> Work to complete
Write out only the lines from the start of the entries up to and including the line with "Plány výživy"; please skip the pictures.

________________________________________

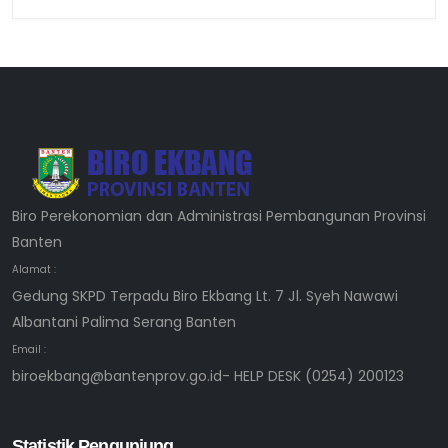
Biro Perekonomian dan Administrasi Pembangunan Provinsi
Banten
Alamat :
Gedung SKPD Terpadu Biro Ekbang Lt. 7 Jl. Syeh Nawawi
Albantani Palima Serang Banten
Email :
biroekbang@bantenprov.go.id- HELP DESK (0254) 200123
Statistik Pengunjung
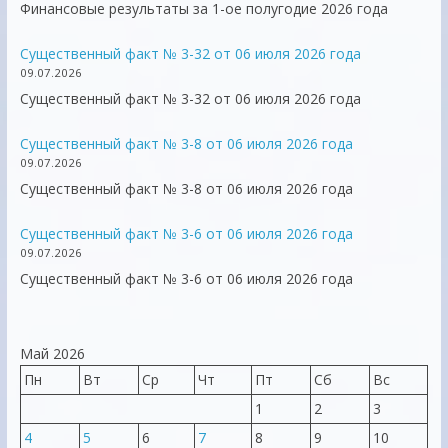
Финансовые результаты за 1-ое полугодие 2026 года
Существенный факт № 3-32 от 06 июля 2026 года
09.07.2026
Существенный факт № 3-32 от 06 июля 2026 года
Существенный факт № 3-8 от 06 июля 2026 года
09.07.2026
Существенный факт № 3-8 от 06 июля 2026 года
Существенный факт № 3-6 от 06 июля 2026 года
09.07.2026
Существенный факт № 3-6 от 06 июля 2026 года
Май 2026
Пн
Вт
Ср
Чт
Пт
Сб
Вс
1
2
3
4
5
6
7
8
9
10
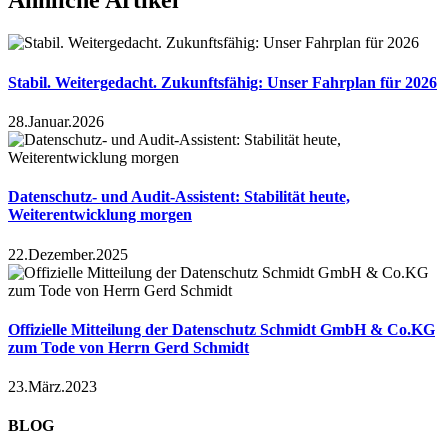
Ähnliche Artikel
Stabil. Weitergedacht. Zukunftsfähig: Unser Fahrplan für 2026
28.Januar.2026
Datenschutz- und Audit-Assistent: Stabilität heute,
Weiterentwicklung morgen
22.Dezember.2025
Offizielle Mitteilung der Datenschutz Schmidt GmbH & Co.KG
zum Tode von Herrn Gerd Schmidt
23.März.2023
BLOG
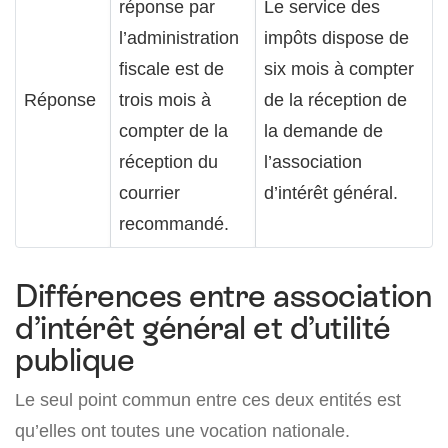
réponse par
Le service des
l’administration
impôts dispose de
fiscale est de
six mois à compter
Réponse
trois mois à
de la réception de
compter de la
la demande de
réception du
l’association
courrier
d’intérêt général.
recommandé.
Différences entre association
d’intérêt général et d’utilité
publique
Le seul point commun entre ces deux entités est
qu’elles ont toutes une vocation nationale.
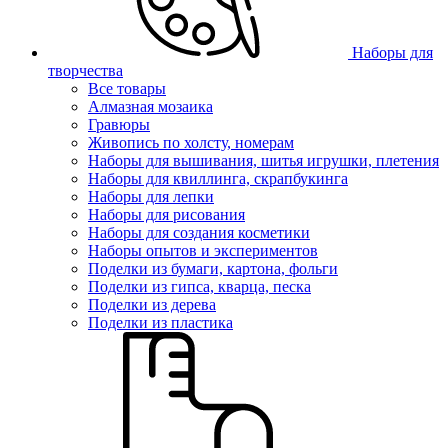
Наборы для
творчества
Все товары
Алмазная мозаика
Гравюры
Живопись по холсту, номерам
Наборы для вышивания, шитья игрушки, плетения
Наборы для квиллинга, скрапбукинга
Наборы для лепки
Наборы для рисования
Наборы для создания косметики
Наборы опытов и экспериментов
Поделки из бумаги, картона, фольги
Поделки из гипса, кварца, песка
Поделки из дерева
Поделки из пластика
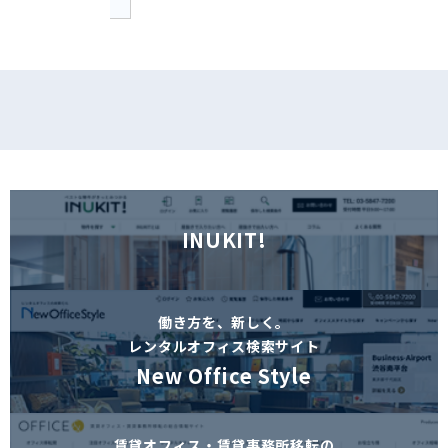
INUKIT!
働き方を、新しく。
レンタルオフィス検索サイト
New Office Style
賃貸オフィス・賃貸事務所移転の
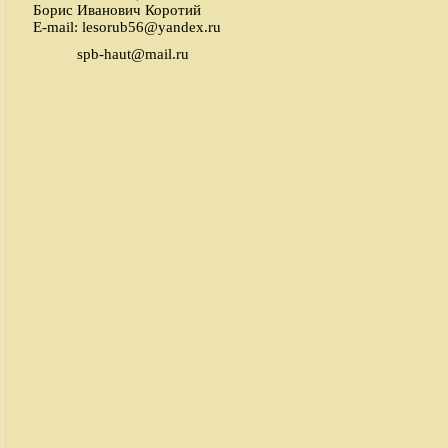
Борис Иванович Коротий
E-mail:
lesorub56@yandex.ru
spb-haut@mail.ru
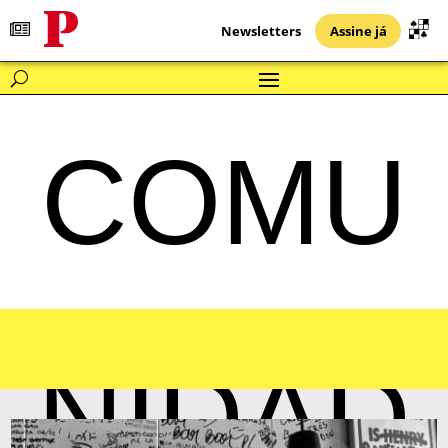
Newsletters
Assine já
COMU
NIDAD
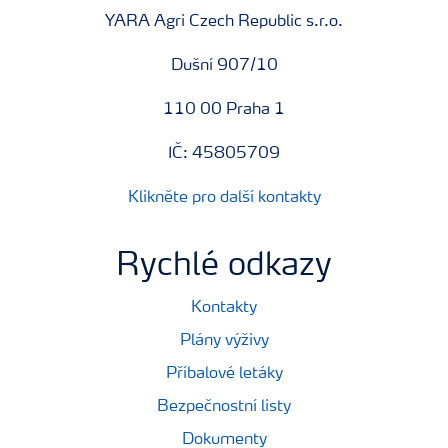
YARA Agri Czech Republic s.r.o.
Dušní 907/10
110 00 Praha 1
IČ: 45805709
Klikněte pro další kontakty
Rychlé odkazy
Kontakty
Plány výživy
Příbalové letáky
Bezpečnostní listy
Dokumenty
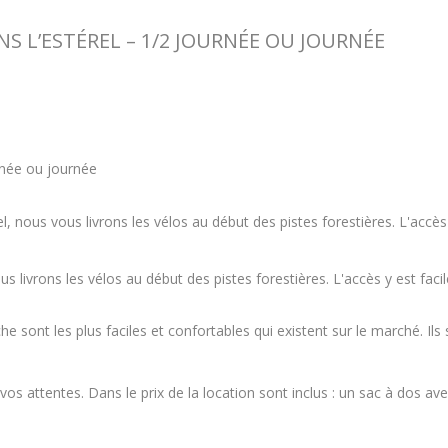
S L’ESTÉREL – 1/2 JOURNÉE OU JOURNÉE
rnée ou journée
, nous vous livrons les vélos au début des pistes forestières. L'accès 
 livrons les vélos au début des pistes forestières. L'accès y est facil
e sont les plus faciles et confortables qui existent sur le marché. Il
s attentes. Dans le prix de la location sont inclus : un sac à dos ave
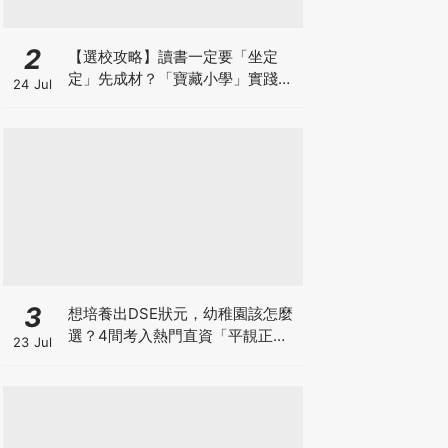
2
【選校攻略】讀書一定要「坐定
定」先成材？「寶藏小學」實踐動
24 Jul
靜循環激發孩子潛能
3
想培養出DSE狀元，幼稚園該怎麼
選？4間考入熱門直資「平靚正」
23 Jul
免費幼稚園！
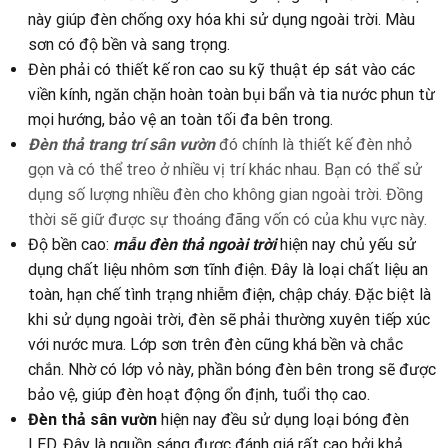
này giúp đèn chống oxy hóa khi sử dụng ngoài trời. Màu
sơn có độ bền và sang trọng.
Đèn phải có thiết kế ron cao su kỹ thuật ép sát vào các
viền kính, ngăn chặn hoàn toàn bụi bẩn và tia nước phun từ
mọi hướng, bảo vệ an toàn tối đa bên trong.
Đèn thả trang trí sân vườn
đó chính là thiết kế đèn nhỏ
gọn và có thể treo ở nhiều vị trí khác nhau. Bạn có thể sử
dụng số lượng nhiều đèn cho không gian ngoài trời. Đồng
thời sẽ giữ được sự thoáng đãng vốn có của khu vực này.
Độ bền cao:
mẫu đèn thả ngoài trời
hiện nay chủ yếu sử
dụng chất liệu nhôm sơn tĩnh điện. Đây là loại chất liệu an
toàn, hạn chế tình trạng nhiễm điện, chập cháy. Đặc biệt là
khi sử dụng ngoài trời, đèn sẽ phải thường xuyên tiếp xúc
với nước mưa. Lớp sơn trên đèn cũng khá bền và chắc
chắn. Nhờ có lớp vỏ này, phần bóng đèn bên trong sẽ được
bảo vệ, giúp đèn hoạt động ổn định, tuổi thọ cao.
Đèn thả sân vườn
hiện nay đều sử dụng loại bóng đèn
LED. Đây là nguồn sáng được đánh giá rất cao bởi khả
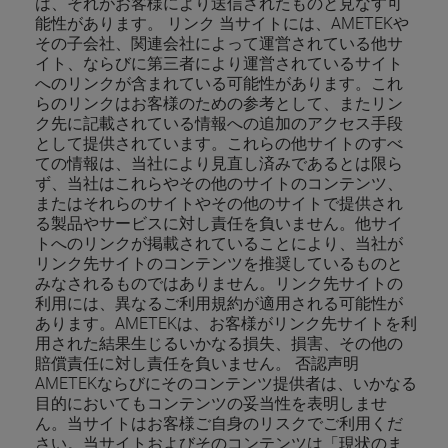
は、それがお客様により送信されたものと見なす可
能性があります。 リンク 当サイトには、AMETEKや
その子会社、関連会社によって運営されている他サ
イト、ならびに第三者により運営されているサイト
へのリンクが含まれている可能性があります。これ
らのリンクはお客様のための参考として、またリン
ク先に記載されている情報への追加のアクセス手段
として提供されています。これらの他サイトのすべ
ての情報は、当社により見直し済みであるとは限ら
ず、当社はこれらやその他のサイトのコンテンツ、
またはそれらのサイトやその他のサイトで提供され
る製品やサービスに対し責任を負いません。他サイ
トへのリンクが掲載されていることにより、当社が
リンク先サイトのコンテンツを推奨しているものと
みなされるものではありません。リンク先サイトの
利用には、異なるご利用規約が適用される可能性が
あります。AMETEKは、お客様がリンク先サイトを利
用された結果生じるいかなる損失、損害、その他の
賠償責任に対し責任を負いません。 否認声明
AMETEKならびにそのコンテンツ提供者は、いかなる
目的においてもコンテンツの妥当性を表明しませ
ん。当サイトはお客様ご自身のリスクでご利用くだ
さい。当サイトおよびそのコンテンツは「現状のま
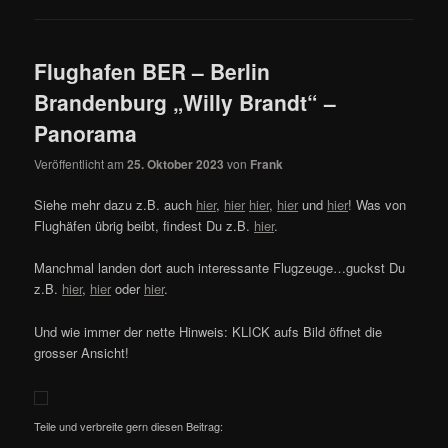
Flughafen BER – Berlin
Brandenburg „Willy Brandt“ –
Panorama
Veröffentlicht am
25. Oktober 2023
von
Frank
Siehe mehr dazu z.B. auch
hier
,
hier
hier
,
hier
und
hier
! Was von
Flughäfen übrig beibt, findest Du z.B.
hier
.
Manchmal landen dort auch interessante Flugzeuge…guckst Du
z.B.
hier
,
hier
oder
hier
.
Und wie immer der nette Hinweis: KLICK aufs Bild öffnet die
grosser Ansicht!
Teile und verbreite gern diesen Beitrag:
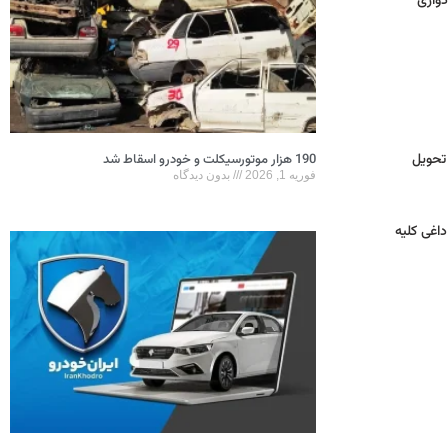
 ادواری
تحویل
190 هزار موتورسیکلت و خودرو اسقاط شد
فوریه 1, 2026
بدون دیدگاه
داغی کلیه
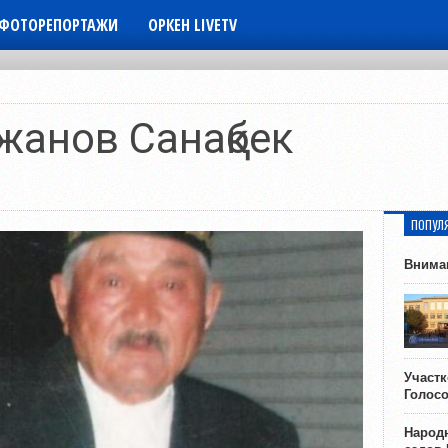
ФОТОРЕПОРТАЖИ
ОРКЕН LIVETV
жанов Санақбек
ПОПУЛ
Внима
Участ
Голос
Народн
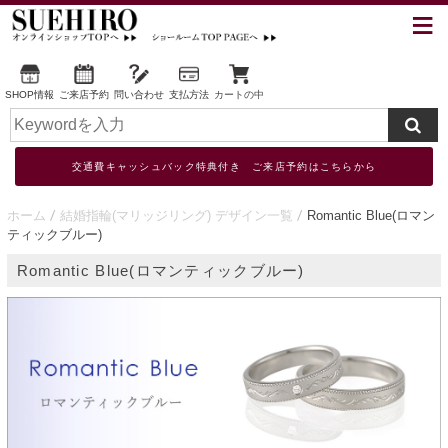
SHOP情報
ご来店予約
問い合わせ
支払方法
カートの中
交通費キャッシュバック特典付き ご来店予約はこちらから
ホーム
結婚指輪(マリッジリング) デザイン一覧
Romantic Blue(ロマン
ティックブルー)
Romantic Blue(ロマンティックブルー)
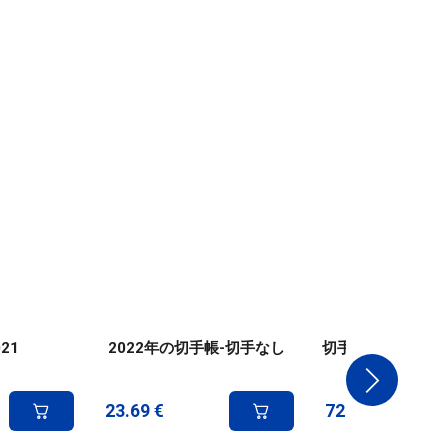
21
2022年の切手帳-切手なし
切手帳 2022 - 
ートなし
23.69
€
72.03
€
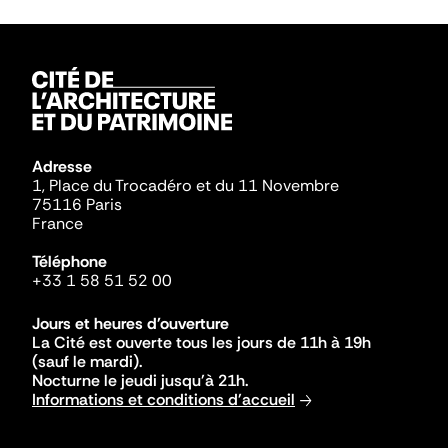
Adresse
1, Place du Trocadéro et du 11 Novembre
75116 Paris
France
Téléphone
+33 1 58 51 52 00
Jours et heures d'ouverture
La Cité est ouverte tous les jours de 11h à 19h
(sauf le mardi).
Nocturne le jeudi jusqu'à 21h.
Informations et conditions d'accueil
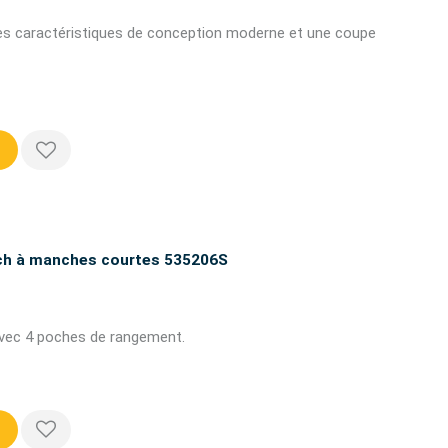
es caractéristiques de conception moderne et une coupe
tch à manches courtes 535206S
avec 4 poches de rangement.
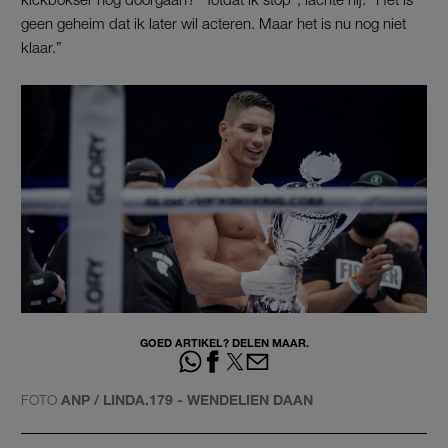
geen geheim dat ik later wil acteren. Maar het is nu nog niet
klaar.”
GOED ARTIKEL? DELEN MAAR.
FOTO
ANP / LINDA.179 - WENDELIEN DAAN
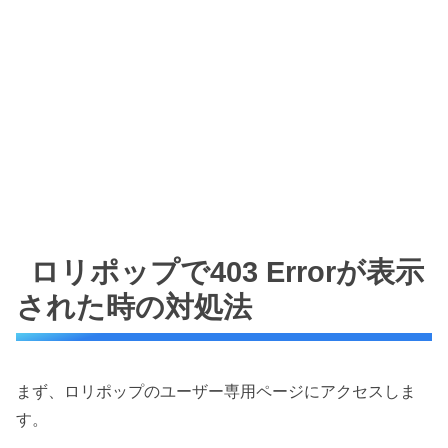
ロリポップで403 Errorが表示
された時の対処法
まず、ロリポップのユーザー専用ページにアクセスしま
す。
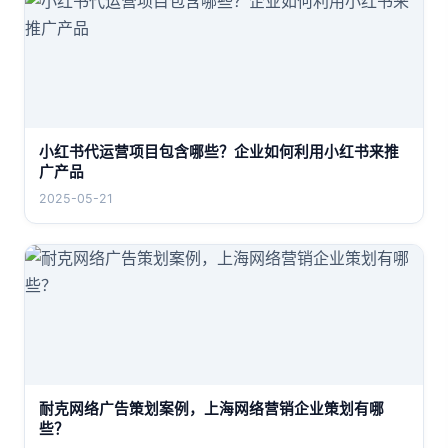
小红书代运营项目包含哪些？企业如何利用小红书来推
广产品
2025-05-21
耐克网络广告策划案例，上海网络营销企业策划有哪
些？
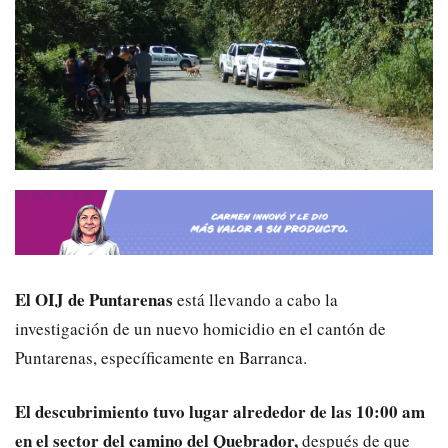
El OIJ de Puntarenas
está llevando a cabo la
investigación de un nuevo homicidio en el cantón de
Puntarenas, específicamente en Barranca.
El descubrimiento tuvo lugar alrededor de las 10:00 am
en el sector del camino del Quebrador,
después de que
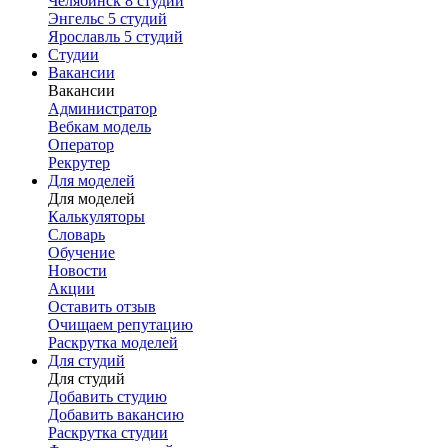
Челябинск
8 студий
Энгельс
5 студий
Ярославль
5 студий
Студии
Вакансии
Вакансии
Администратор
Вебкам модель
Оператор
Рекрутер
Для моделей
Для моделей
Калькуляторы
Словарь
Обучение
Новости
Акции
Оставить отзыв
Очищаем репутацию
Раскрутка моделей
Для студий
Для студий
Добавить студию
Добавить вакансию
Раскрутка студии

________________________________________

> Solution below
Biro Perekonomian dan Administrasi Pembangunan Provinsi
Banten
Alamat :
Gedung SKPD Terpadu Biro Ekbang Lt. 7 Jl. Syeh Nawawi
Albantani Palima Serang Banten
Email :
biroekbang@bantenprov.go.id- HELP DESK (0254) 200123
Statistik Pengunjung
Финансовые результаты за 1-ое полугодие 2026 года
Существенный факт № 3-32 от 06 июля 2026 года
09.07.2026
Существенный факт № 3-32 от 06 июля 2026 года
Существенный факт № 3-8 от 06 июля 2026 года
09.07.2026
Существенный факт № 3-8 от 06 июля 2026 года
Существенный факт № 3-6 от 06 июля 2026 года
09.07.2026
Существенный факт № 3-6 от 06 июля 2026 года
Май 2026
Пн
Вт
Ср
Чт
Пт
Сб
Вс
1
2
3
4
5
6
7
8
9
10
Ähnliche Artikel
Stabil. Weitergedacht. Zukunftsfähig: Unser Fahrplan für 2026
28.Januar.2026
Datenschutz- und Audit-Assistent: Stabilität heute,
Weiterentwicklung morgen
22.Dezember.2025
Offizielle Mitteilung der Datenschutz Schmidt GmbH & Co.KG
zum Tode von Herrn Gerd Schmidt
23.März.2023
BLOG
réponse par
Le service des
l’administration
impôts dispose de
fiscale est de
six mois à compter
Réponse
trois mois à
de la réception de
compter de la
la demande de
réception du
l’association
courrier
d’intérêt général.
recommandé.
Différences entre association
d’intérêt général et d’utilité
publique
Le seul point commun entre ces deux entités est
qu’elles ont toutes une vocation nationale.
Наборы для
творчества
Все товары
Алмазная мозаика
Гравюры
Живопись по холсту, номерам
Наборы для вышивания, шитья игрушки, плетения
Наборы для квиллинга, скрапбукинга
Наборы для лепки
Наборы для рисования
Наборы для создания косметики
Наборы опытов и экспериментов
Поделки из бумаги, картона, фольги
Поделки из гипса, кварца, песка
Поделки из дерева
Поделки из пластика
INUKIT!
働き方を、新しく。
レンタルオフィス検索サイト
New Office Style
賃貸オフィス・賃貸事務所移転の
Борис Иванович Коротий
E-mail:
lesorub56@yandex.ru
spb-haut@mail.ru
Newsletters
Assine já
COMU
NIDAD
YARA Agri Czech Republic s.r.o.
Dušní 907/10
110 00 Praha 1
IČ: 45805709
Klikněte pro další kontakty
Rychlé odkazy
Kontakty
Plány výživy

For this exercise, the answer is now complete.